Localization of strings on group manifolds

TL;DR

This paper develops a novel method using supersymmetric localization to compute the partition function of WZW models on group manifolds, providing explicit formulas and verifying results for specific groups like SU(2).

Contribution

It introduces a new approach to compute WZW partition functions via supersymmetric localization, applicable to various group manifolds including non-compact cases.

Findings

Derived a formula for the WZW partition function as a sum over classical solutions.

Verified the formula matches the Weyl-Kac character formula for SU(2).

Extended the method to SL(2,R) and hyperbolic target spaces.

Abstract

We compute the partition function of the WZW model with target a compact Lie group $G$ by adapting a method used by Choi and Takhtajan to compute the heat kernel of the group manifold. The basic idea is to compute the partition function of a supersymmetric version of the WZW model using a form of supersymmetric localization and then use the fact that, since the fermions of the supersymmetric WZW model are actually decoupled from the bosons, this also determines the partition function of the purely bosonic WZW model.

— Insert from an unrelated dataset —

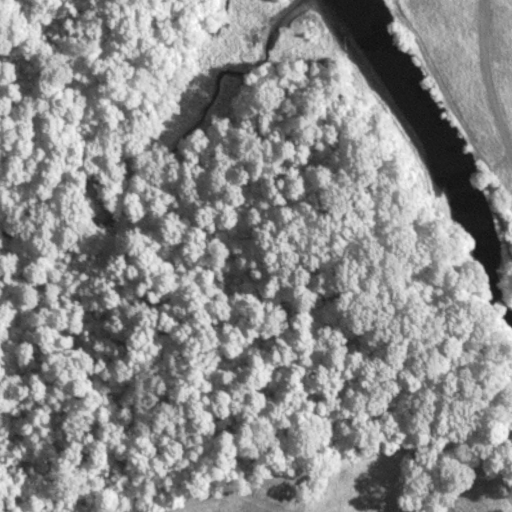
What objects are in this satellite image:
river: (431, 135)
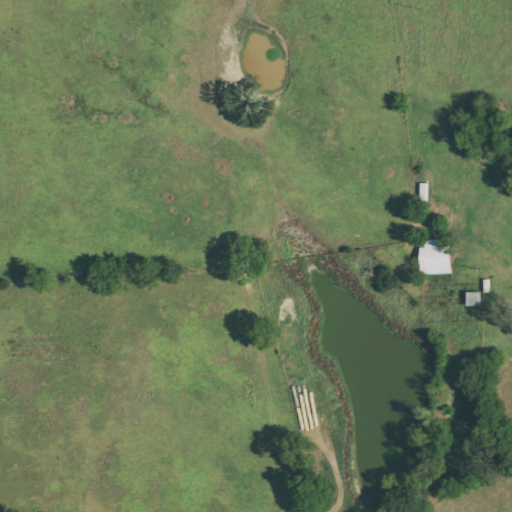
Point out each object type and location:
building: (434, 257)
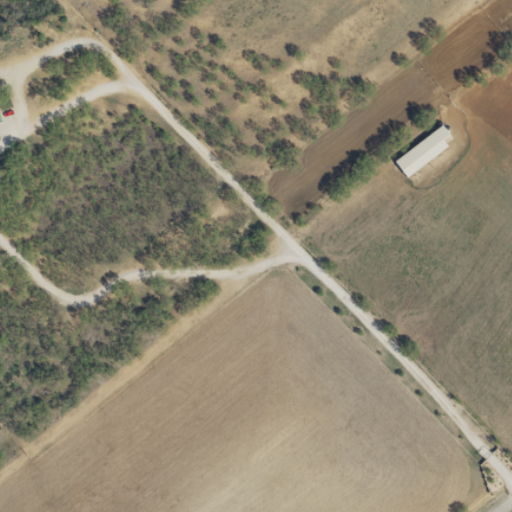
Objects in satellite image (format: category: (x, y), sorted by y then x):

The result is a formula for the partition function as a sum over contributions from abelian classical solutions. We verify for $G=SU(2)$ that this formula agrees with the result for the same partition function that comes from the Weyl-Kac character formula. We extend the method of supersymmetric localization to certain related models such as the $SL(2,\mathbb{R})$ WZW model and a Wick-rotated version of this model in which the target space is hyperbolic three-space $H_3^+$.